The need for rapid diagnostic tests has been made clear. Rapid self-tests are being used around the world. The samples are dissolved in a solvent and applied to the kit.
The kit hasAbsorbent material that moves the sample downstream and brings it into contact with an antibody. A colored line appears if the target antigen is present. The same thing happens with pregnant tests.
The tests are cheap and do not require specialized equipment. There are situations in which a simple "yes or no" answer is required, but these devices have limited application. A new type of platform with more capabilities has been created by the researchers at KU Leuven in Belgium, led by Professor Rob Ameloot.
A small block made from a porous polymer was used to make a 3D version of a flow test. At precise locations, different properties of ink were printed. In this way, a network of channels and small locks were printed that let the flow through or block it where and when necessary.
The sample is guided through the different test steps during the test The structure allows complex protocols to be followed. Cesar Parra-Cabrera, one of the authors on the study, said that 3D printing can be used to adapt a test to detect a cancer biomarker. It doesn't matter how complex the network of channels is for a 3D printer.
The team used the technique to detect IgE, a biomolecule that is used to diagnose allergies. In the lab, a skilled technician needs to run several steps with different rinses and a change in acidity to complete the test. The team was able to run the entire protocol using a printed test kit the size of a credit card, which is affordable and easy to scale.
If we can scale up the test, it would cost less than $1 in the US. In countries where the medical infrastructure is less accessible and where there is a strong need for affordable diagnostic tests, the technique can offer opportunities for cheaper and faster diagnosis. The group is designing a 3D printer that will be more flexible than the commercial model used in the current study.

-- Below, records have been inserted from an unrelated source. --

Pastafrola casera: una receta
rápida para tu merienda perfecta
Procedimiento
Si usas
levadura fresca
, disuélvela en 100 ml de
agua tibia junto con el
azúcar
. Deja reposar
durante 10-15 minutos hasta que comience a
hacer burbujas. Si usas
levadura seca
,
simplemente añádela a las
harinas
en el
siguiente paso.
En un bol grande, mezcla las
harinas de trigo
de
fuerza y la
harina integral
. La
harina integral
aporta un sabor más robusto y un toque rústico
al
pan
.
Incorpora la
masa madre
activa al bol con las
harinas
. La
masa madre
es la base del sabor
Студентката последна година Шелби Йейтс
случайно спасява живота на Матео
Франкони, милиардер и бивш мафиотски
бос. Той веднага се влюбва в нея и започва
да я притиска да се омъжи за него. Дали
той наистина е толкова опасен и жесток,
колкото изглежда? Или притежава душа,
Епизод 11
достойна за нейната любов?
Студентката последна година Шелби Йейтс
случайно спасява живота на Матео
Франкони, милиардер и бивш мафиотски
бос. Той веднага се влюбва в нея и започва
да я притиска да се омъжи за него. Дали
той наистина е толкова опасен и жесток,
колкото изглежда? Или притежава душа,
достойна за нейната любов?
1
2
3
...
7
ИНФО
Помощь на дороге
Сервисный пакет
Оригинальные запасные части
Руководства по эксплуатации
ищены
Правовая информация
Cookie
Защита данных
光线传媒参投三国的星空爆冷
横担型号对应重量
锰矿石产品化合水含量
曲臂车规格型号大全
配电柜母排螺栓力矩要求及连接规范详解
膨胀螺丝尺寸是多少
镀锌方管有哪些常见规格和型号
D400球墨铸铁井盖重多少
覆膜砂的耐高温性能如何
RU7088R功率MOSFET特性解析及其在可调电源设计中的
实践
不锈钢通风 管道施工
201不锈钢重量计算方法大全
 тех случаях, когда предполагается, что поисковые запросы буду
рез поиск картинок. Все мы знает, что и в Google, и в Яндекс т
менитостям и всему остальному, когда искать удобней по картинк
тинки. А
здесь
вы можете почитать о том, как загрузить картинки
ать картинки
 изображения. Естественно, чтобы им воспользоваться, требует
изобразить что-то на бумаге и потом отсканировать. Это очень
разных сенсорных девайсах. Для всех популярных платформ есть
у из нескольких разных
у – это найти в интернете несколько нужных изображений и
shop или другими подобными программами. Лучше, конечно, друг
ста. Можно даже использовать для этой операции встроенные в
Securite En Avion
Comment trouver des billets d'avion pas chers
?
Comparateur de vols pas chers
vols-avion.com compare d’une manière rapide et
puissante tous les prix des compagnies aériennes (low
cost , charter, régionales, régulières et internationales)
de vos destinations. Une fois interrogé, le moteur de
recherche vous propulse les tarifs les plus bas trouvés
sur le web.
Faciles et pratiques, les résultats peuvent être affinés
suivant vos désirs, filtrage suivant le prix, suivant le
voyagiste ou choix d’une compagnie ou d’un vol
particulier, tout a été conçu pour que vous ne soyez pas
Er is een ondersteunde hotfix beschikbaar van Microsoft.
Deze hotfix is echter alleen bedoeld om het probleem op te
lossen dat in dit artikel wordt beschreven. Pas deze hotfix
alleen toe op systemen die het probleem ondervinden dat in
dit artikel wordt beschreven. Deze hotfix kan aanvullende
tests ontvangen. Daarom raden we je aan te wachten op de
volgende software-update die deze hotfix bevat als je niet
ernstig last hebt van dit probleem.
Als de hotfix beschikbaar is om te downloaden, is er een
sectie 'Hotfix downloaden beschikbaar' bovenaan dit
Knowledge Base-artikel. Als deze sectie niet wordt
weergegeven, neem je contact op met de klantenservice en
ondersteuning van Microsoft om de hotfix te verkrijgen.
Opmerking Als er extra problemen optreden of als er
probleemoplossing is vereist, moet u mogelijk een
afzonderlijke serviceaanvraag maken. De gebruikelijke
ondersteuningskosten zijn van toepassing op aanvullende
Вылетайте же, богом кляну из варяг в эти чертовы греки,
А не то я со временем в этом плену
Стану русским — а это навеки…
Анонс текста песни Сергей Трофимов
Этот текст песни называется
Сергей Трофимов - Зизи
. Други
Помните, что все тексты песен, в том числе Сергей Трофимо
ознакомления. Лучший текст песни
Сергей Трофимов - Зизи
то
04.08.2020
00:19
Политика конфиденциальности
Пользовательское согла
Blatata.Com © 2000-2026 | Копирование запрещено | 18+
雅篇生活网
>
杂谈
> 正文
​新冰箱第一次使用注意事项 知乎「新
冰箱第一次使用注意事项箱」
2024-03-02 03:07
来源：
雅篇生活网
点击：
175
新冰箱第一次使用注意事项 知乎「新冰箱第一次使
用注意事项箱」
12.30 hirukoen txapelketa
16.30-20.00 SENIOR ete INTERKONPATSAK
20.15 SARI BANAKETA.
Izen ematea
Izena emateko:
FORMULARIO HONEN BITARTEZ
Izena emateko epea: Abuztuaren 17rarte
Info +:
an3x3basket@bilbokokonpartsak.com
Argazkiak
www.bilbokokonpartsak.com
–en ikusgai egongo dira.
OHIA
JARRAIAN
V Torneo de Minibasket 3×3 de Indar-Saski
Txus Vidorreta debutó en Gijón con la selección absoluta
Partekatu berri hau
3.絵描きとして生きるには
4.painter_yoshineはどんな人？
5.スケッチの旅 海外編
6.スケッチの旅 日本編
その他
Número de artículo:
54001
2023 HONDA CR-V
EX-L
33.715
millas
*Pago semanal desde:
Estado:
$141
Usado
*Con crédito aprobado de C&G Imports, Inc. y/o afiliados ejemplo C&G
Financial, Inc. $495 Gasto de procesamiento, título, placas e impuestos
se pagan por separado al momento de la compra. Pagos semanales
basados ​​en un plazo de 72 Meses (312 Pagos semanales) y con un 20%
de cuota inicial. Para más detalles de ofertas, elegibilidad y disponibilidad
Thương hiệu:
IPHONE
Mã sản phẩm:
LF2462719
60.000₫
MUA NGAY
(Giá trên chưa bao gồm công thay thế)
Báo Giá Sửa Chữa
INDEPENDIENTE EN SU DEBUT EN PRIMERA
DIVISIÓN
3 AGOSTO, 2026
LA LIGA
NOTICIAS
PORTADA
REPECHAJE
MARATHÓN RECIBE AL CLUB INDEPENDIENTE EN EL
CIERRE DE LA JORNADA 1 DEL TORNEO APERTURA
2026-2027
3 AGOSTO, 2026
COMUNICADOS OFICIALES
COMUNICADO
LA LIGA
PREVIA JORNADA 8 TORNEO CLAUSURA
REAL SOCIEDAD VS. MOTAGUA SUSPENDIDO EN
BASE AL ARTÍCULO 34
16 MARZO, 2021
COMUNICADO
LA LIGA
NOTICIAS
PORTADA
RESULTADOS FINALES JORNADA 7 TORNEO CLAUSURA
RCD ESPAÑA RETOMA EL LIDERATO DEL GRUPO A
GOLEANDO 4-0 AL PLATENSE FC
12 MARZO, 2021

A mobile mini factory which can quickly produce diagnostics is what an optimal printer is like. loading a different design file and ink could create different types of tests. Bart van Duffel, innovation manager, said they want to continue their research on diagnostic challenges and applications with the help of partners. The 3D Printing of Monolithic CapillarityDriven Microfluidic Devices for Diagnostics is a reference.
Adapted from press release provided by KU Leuven.